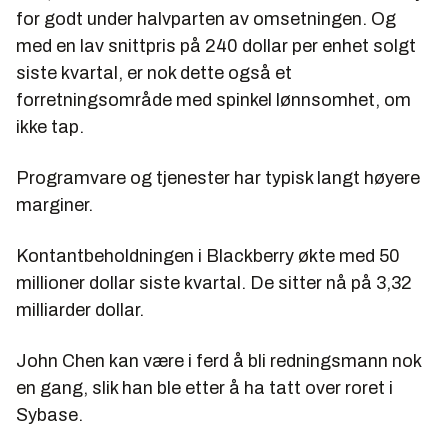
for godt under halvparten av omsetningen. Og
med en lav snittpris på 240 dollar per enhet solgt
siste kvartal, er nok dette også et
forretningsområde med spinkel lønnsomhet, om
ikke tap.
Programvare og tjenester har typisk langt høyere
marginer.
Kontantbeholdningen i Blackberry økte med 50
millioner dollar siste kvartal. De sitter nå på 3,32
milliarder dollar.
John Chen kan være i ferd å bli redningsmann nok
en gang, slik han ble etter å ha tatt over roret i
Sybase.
* * *
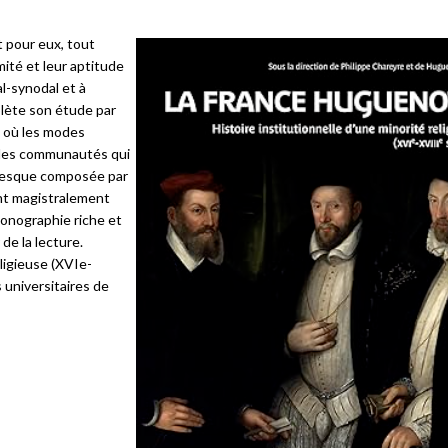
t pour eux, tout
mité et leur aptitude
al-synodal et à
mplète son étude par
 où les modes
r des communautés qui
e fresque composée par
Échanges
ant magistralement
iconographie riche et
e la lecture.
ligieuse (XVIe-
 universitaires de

JOB: Within the material, find all lines that hold the word "dollar" and show them.

EXPECTED ANSWER:
med en lav snittpris på 240 dollar per enhet solgt
millioner dollar siste kvartal. De sitter nå på 3,32
milliarder dollar.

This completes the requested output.